И я подробно поведал обстоятельства своего знакомства с Рябушинским.

– Ну да, представить, что ему по силам нанести смертельный ножевой удар, конечно, трудно, – согласился наш шеф. – Но в жизни ведь встречаются и сюрпризы. Его протекция Багрову-Кулахметову выглядит подозрительно. А только ли в человеческом участии здесь дело? А не скрывается ли за ней что-либо ещё?

– Вы хотите сказать, что Багров ему заплатил? – хмыкнул я.

– Я хочу сказать другое, – пристально посмотрел на меня Орлов. – Почему Багров захотел познакомиться именно с твоей Лизой, а не с кем-нибудь ещё? Багров – немецкий разведчик. Он ничего не делает просто так. Она определённо была ему для чего-то нужна. Что ты знаешь о своей подруге, о её родителях и о роде их занятий?

– Немногое, – пожал плечами я. – Она студентка филологического факультета, любит театр. Мать – член попечительского совета университета, который возглавляет Рябушинский.

– А отец?

– Про отца она ничего не говорила. Да я и не интересовался.

– Вот и плохо, что ты не интересовался, – повысил голос наш шеф. – Этими дамочками придётся заняться. Их нужно немедленно доставить сюда.

Меня передёрнуло.

– Михаил Степанович, а нельзя ли как-нибудь помягче?

– Нет у нас времени на «помягче», – отрезал Орлов.

– Но можно хотя бы, чтобы они меня здесь не видели? – чуть ли не умоляюще попросил я. – Поймите ситуацию.

Наш шеф вздохнул. В его глазах вспыхнула усмешка.

– Ладно, жених, так и быть. Обойдёмся без тебя. Прячься…

Глава четырнадцатая

Софья Павловна нервничала. Это явствовало из беспокойного выражения её глаз. Когда к тебе домой на ночь глядя внезапно врывается контрразведка, и без всяких объяснений волочет в «серый дом» – такое вряд ли не даст трещину в душевном равновесии. К чести Лизиной «маман» следует сказать, что, несмотря на властвовавший над ней стресс, она мужественно пыталась демонстрировать самообладание и старательно рисовала перед Орловым тот властный и надменный образ, который я удостоился наблюдать во время нашей последней беседы возле её дома.

– По какому праву вы притащили нас сюда? – грозным тоном вопрошала она, придав своей позе королевскую величавость. – Это беззаконие и произвол! Имейте в виду, я буду жаловаться на вас прокурору!

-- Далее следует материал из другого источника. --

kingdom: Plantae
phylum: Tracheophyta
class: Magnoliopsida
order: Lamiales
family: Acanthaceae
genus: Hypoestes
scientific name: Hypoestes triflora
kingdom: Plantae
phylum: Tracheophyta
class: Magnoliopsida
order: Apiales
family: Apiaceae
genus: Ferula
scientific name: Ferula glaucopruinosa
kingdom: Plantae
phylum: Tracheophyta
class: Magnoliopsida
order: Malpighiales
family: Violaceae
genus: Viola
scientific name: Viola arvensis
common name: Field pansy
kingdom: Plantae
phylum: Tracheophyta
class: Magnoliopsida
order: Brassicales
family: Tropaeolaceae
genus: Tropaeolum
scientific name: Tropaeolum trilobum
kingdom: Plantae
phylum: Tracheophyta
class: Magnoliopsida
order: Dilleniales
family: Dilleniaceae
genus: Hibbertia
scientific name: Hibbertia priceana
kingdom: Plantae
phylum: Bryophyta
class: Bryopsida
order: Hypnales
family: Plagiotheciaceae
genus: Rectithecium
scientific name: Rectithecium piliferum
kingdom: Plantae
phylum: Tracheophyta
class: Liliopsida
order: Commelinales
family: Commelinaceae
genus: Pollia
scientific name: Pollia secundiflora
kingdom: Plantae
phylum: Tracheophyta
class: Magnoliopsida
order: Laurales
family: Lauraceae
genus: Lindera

– Софья Павловна, мы приносим вам извинения за доставленные неудобства, – учтивым тоном проговорил наш шеф. – Но наш вопрос не терпит отлагательств. Мы бы хотели поговорить с вами о человеке, который известен вам под именем Альберт Кулахметов.

Лизина «маман» картинно всплеснула руками.

– Ах, вот оно что! Я знаю, откуда дует ветер. Вам наговорил про него этот полицейский, Роман. Пользуясь своим служебным положением, он решил очернить в нашей памяти образ своего соперника, невзирая даже на то, что того уже нет в живых. Браво, браво! У меня отпали насчёт него последние сомнения. Он окончательно расписался в осознании собственного ничтожества. Он мучается от своего бессилия. Он чувствует свою ущербность перед интеллектом и яркостью личности Альберта. В добросовестной конкуренции он оказался ему не по зубам…

– Я не понимаю, о каком Романе вы говорите, – умиротворяюще произнёс Орлов, делая новую попытку перевести разговор в спокойное русло.

Но Лизина «маман» явно сочла его стремление к миролюбию за признак слабости. В ней исчезло напряжение, она почувствовала себя свободнее, в её голосе зазвучали хозяйские нотки:

– Да всё вы понимаете. Передайте ему, что надо уметь проигрывать достойно. И пусть он научится реально оценивать свой социальный статус. Я его ни в чём не обвиняю. Он, конечно, не виноват, что родился в простой семье, и что его родители не смогли далеко продвинуться в табели о рангах. Но если он не глуп, он должен понимать, что в этом мире каждому сверчку отведён свой шесток.…

Я вскочил с места и едва не вышиб разделявшее нас полупрозрачное стекло, которое скрывало меня от её глаз. Во мне словно извергся вулкан. «Его родители не смогли далеко продвинуться в табели о рангах… Каждому сверчку отведён свой шесток…». Да кем возомнила себя эта тщеславная особа? С чего она взяла, что может расставлять людей, словно шахматные фигуры на игровой доске? Неужели наш шеф намерен и дальше с ней сюсюкаться? Неужели он не видит, что по-человечески разговаривать с ней бессмысленно? Она не умеет смотреть прямо. Она способна направлять свой взгляд только вверх или вниз…

– Молчать!

Стол, за которым сидел Орлов, едва не проломился от удара его кулака. В глазах нашего шефа заиграли молнии.

– Кудахтать будешь в своём курятнике! А здесь будешь отвечать на мои вопросы! Чётко и внятно! Или тебе объяснить, где ты находишься? Так я тебе враз это объясню.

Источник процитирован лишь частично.